───── RECORDS FOR THE TASK ─────

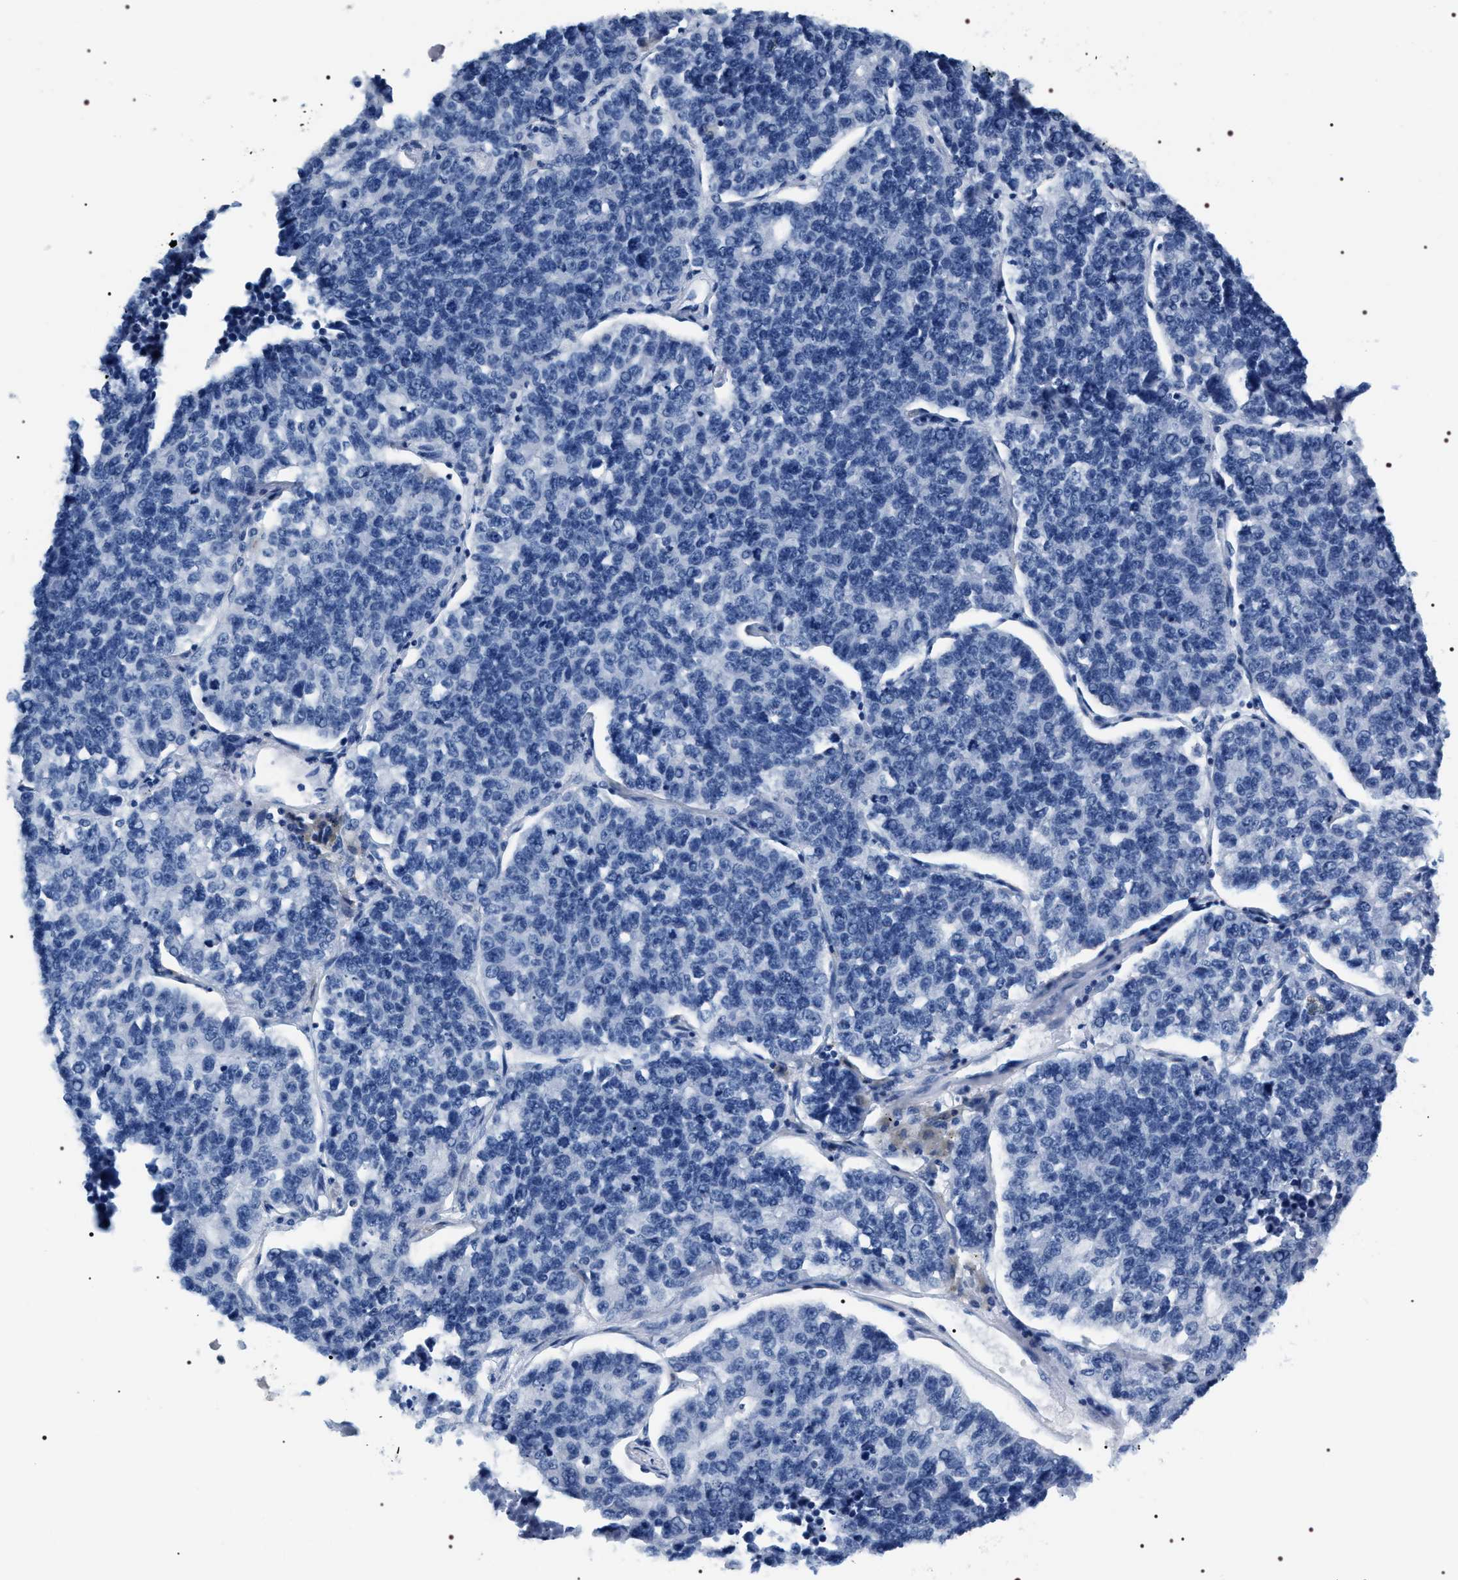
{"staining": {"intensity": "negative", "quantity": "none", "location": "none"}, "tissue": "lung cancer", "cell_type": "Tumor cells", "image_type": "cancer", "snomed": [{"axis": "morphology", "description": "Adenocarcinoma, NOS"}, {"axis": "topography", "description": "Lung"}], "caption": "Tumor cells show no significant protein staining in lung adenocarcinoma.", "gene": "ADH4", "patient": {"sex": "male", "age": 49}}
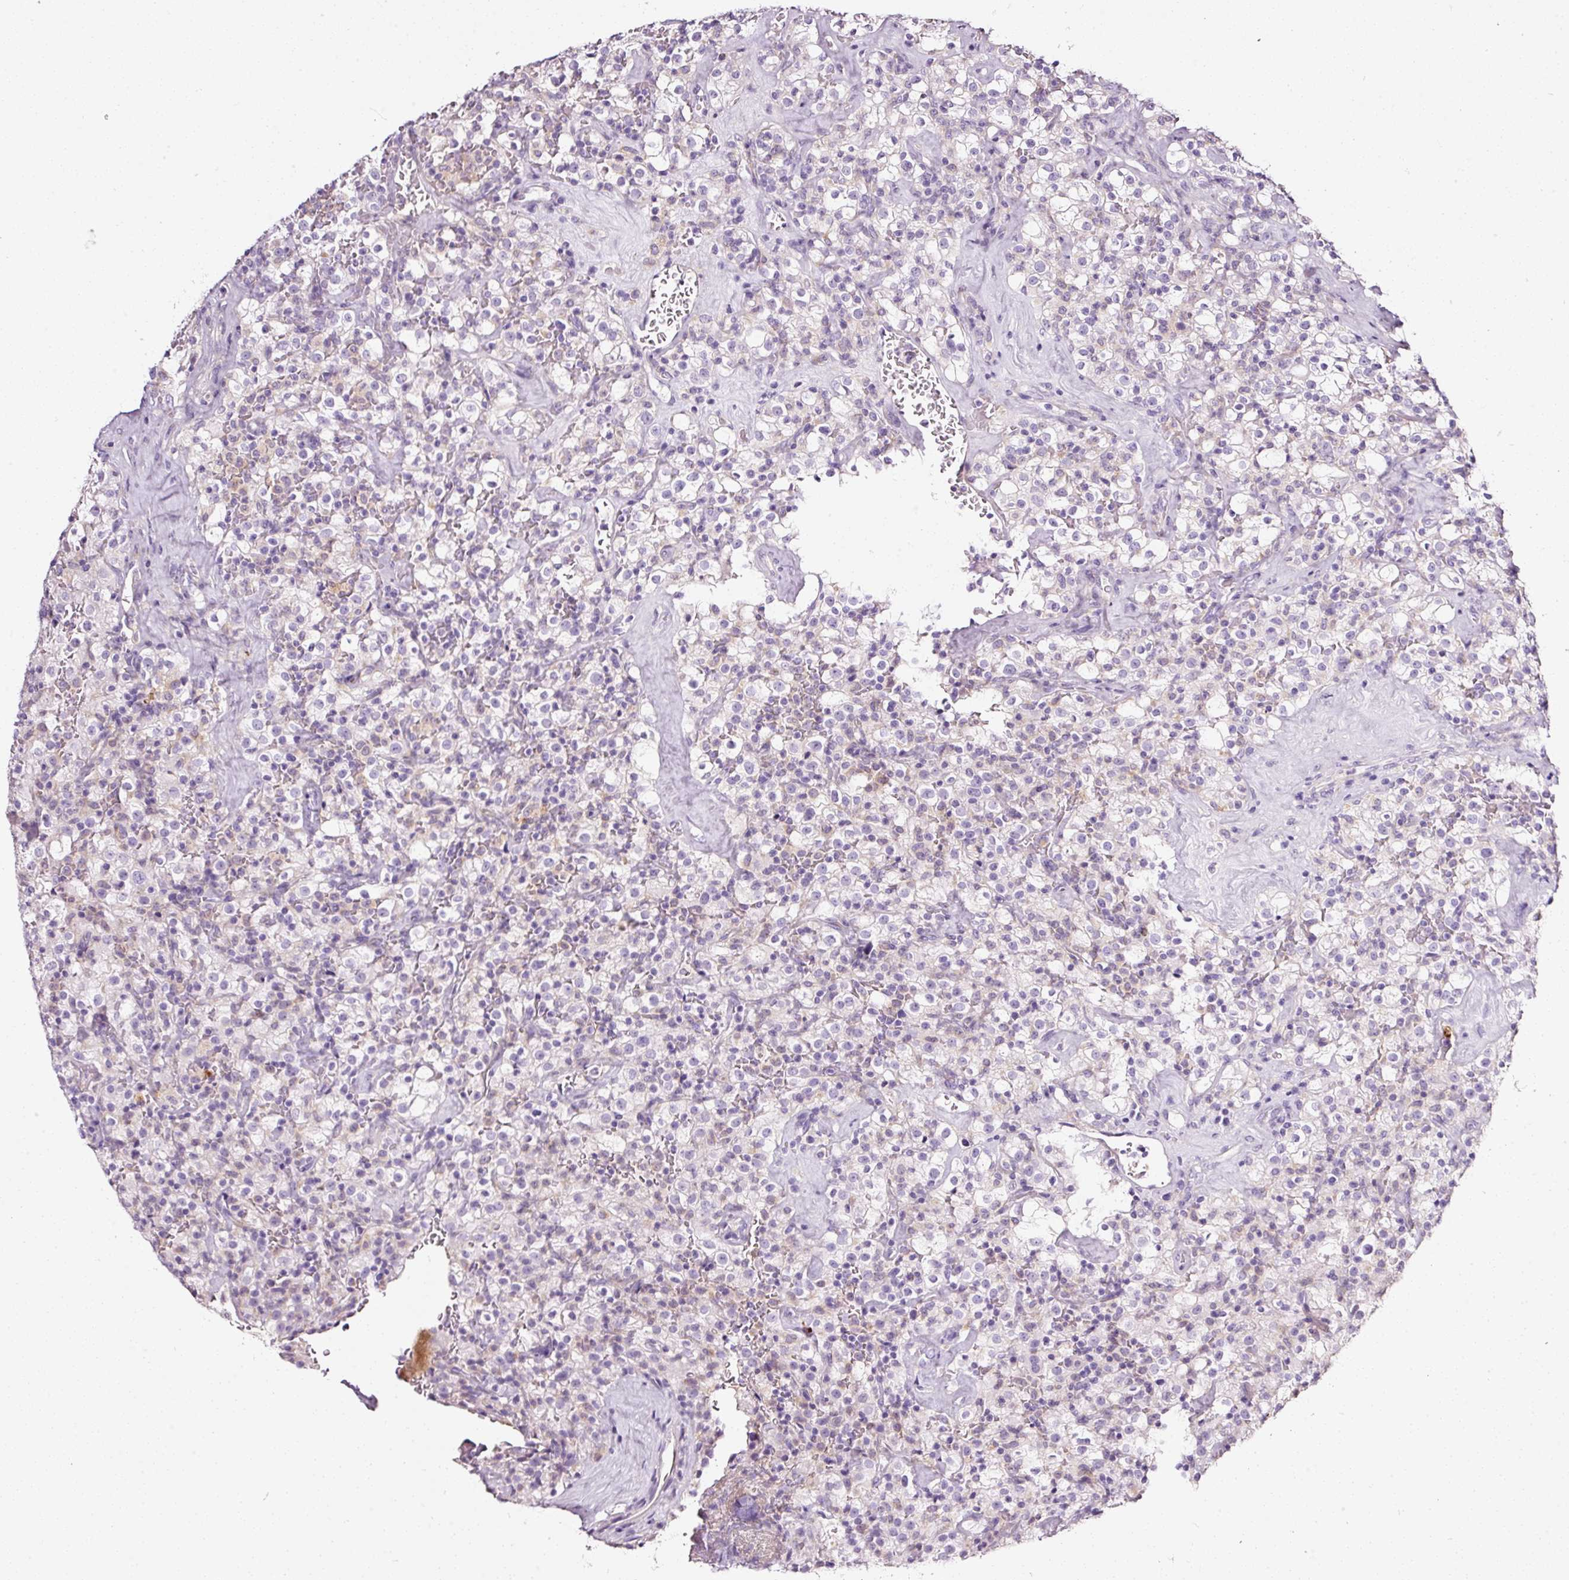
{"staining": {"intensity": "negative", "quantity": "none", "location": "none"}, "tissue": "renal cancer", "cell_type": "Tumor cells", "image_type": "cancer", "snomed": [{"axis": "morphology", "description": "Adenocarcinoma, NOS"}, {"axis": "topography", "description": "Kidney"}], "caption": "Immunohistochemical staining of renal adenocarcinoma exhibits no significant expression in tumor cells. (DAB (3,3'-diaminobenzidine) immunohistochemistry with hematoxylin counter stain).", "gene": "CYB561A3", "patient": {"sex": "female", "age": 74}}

─────
───── RECORDS FOR THE TASK ─────

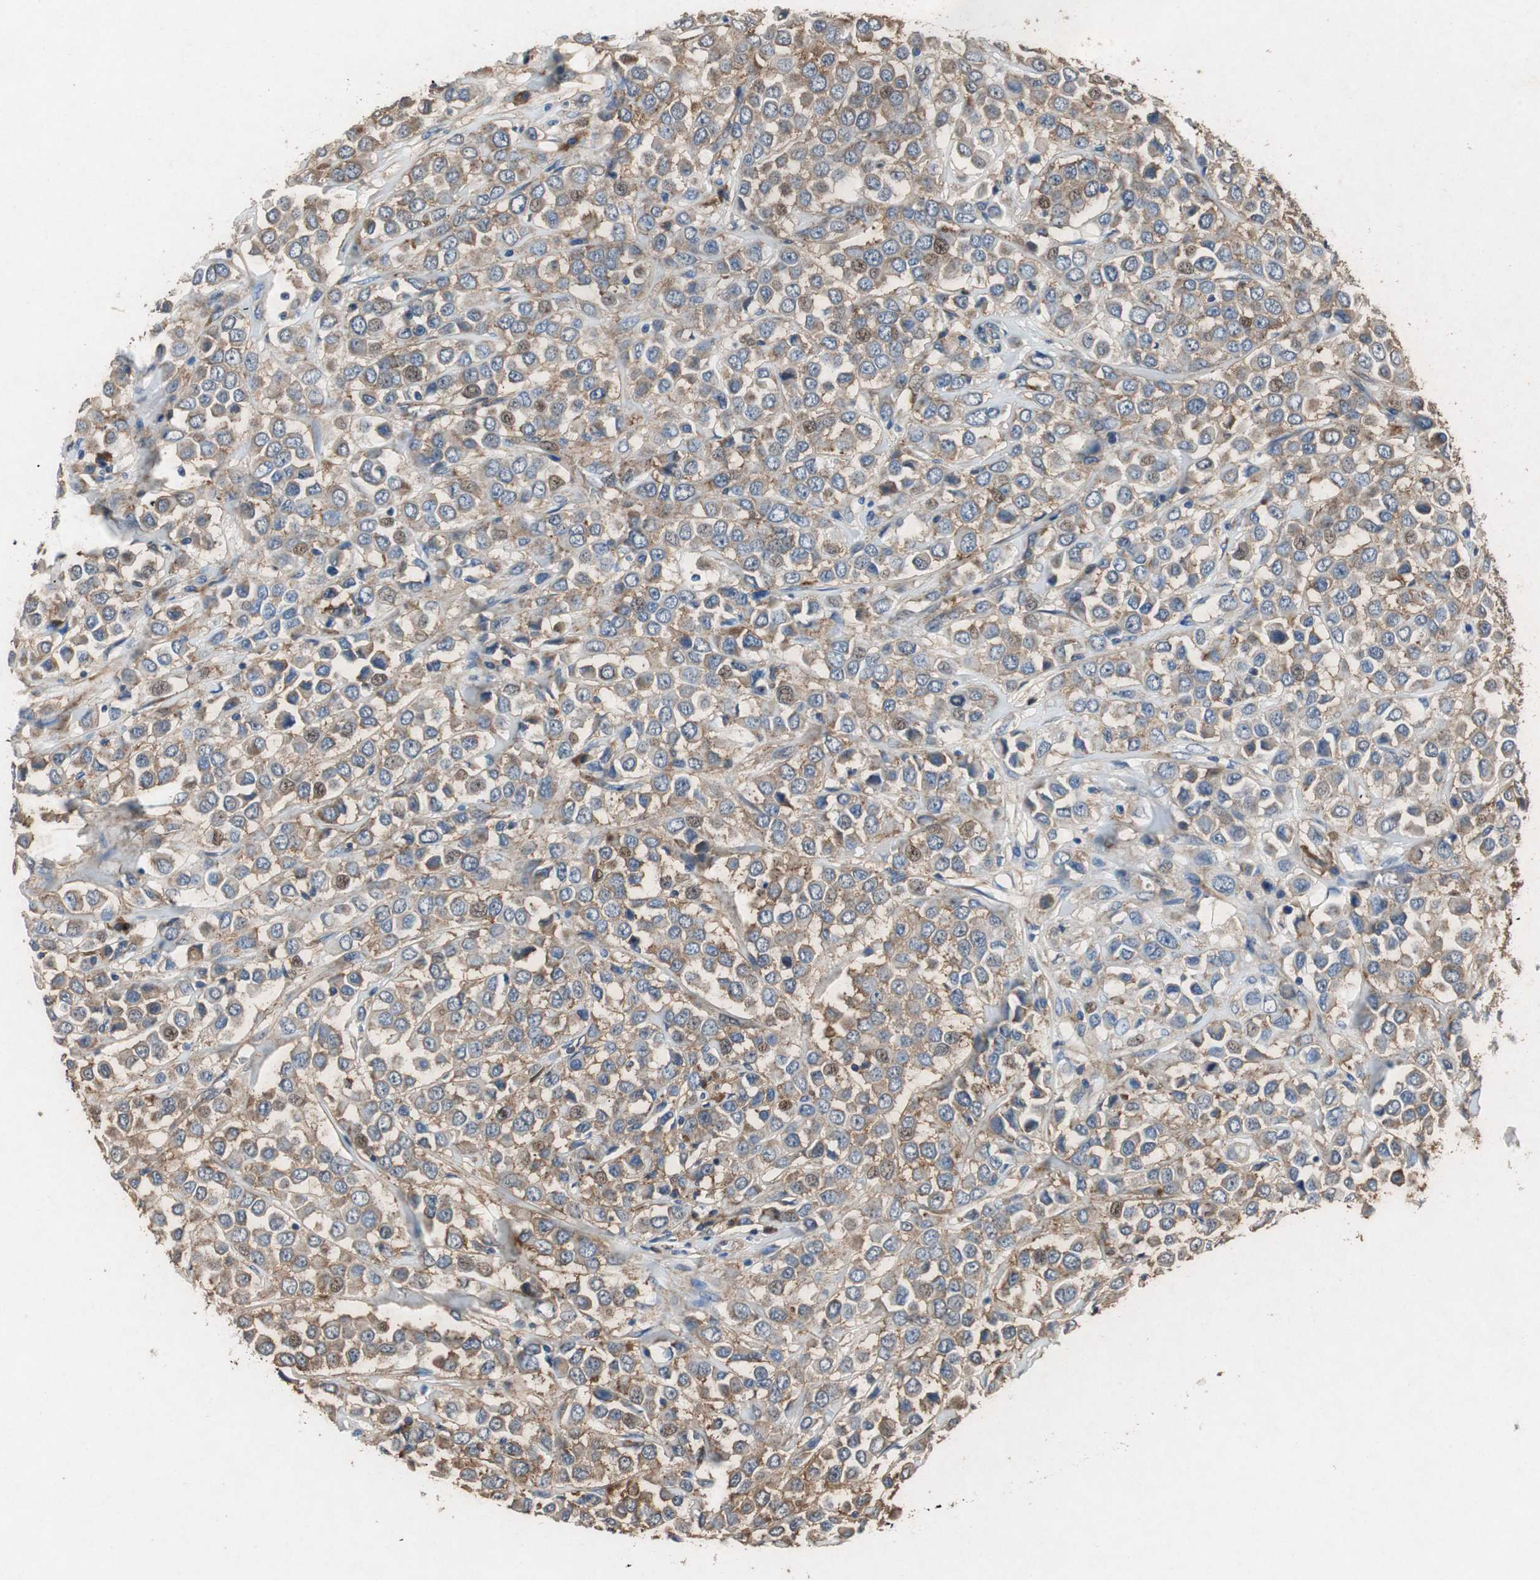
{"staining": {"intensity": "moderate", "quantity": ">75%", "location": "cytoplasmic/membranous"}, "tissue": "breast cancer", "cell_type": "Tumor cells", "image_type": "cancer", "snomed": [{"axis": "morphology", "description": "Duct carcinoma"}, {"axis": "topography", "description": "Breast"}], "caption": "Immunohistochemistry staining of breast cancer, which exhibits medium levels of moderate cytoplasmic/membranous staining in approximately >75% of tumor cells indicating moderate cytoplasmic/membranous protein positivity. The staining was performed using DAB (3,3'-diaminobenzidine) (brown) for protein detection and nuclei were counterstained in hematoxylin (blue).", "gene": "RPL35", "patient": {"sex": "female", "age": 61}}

─────

• **ACTIVITY**: Out of the records above, please copy exactly the lines from the line with "cells show no" up to and including the line with "staining of renal", minus the pictures.

• **SOLVED PROBLEM**:
{"staining": {"intensity": "negative", "quantity": "none", "location": "none"}, "tissue": "lung cancer", "cell_type": "Tumor cells", "image_type": "cancer", "snomed": [{"axis": "morphology", "description": "Adenocarcinoma, NOS"}, {"axis": "topography", "description": "Lung"}], "caption": "Tumor cells show no significant protein staining in lung adenocarcinoma.", "gene": "ADH4", "patient": {"sex": "male", "age": 49}}
{"staining": {"intensity": "negative", "quantity": "none", "location": "none"}, "tissue": "renal cancer", "cell_type": "Tumor cells", "image_type": "cancer", "snomed": [{"axis": "morphology", "description": "Adenocarcinoma, NOS"}, {"axis": "topography", "description": "Kidney"}], "caption": "Immunohistochemical staining of renal adenocarcinoma exhibits no significant expression in tumor cells. (DAB (3,3'-diaminobenzidine) immunohistochemistry with hematoxylin counter stain).", "gene": "CYB561A3", "patient": {"sex": "female", "age": 74}}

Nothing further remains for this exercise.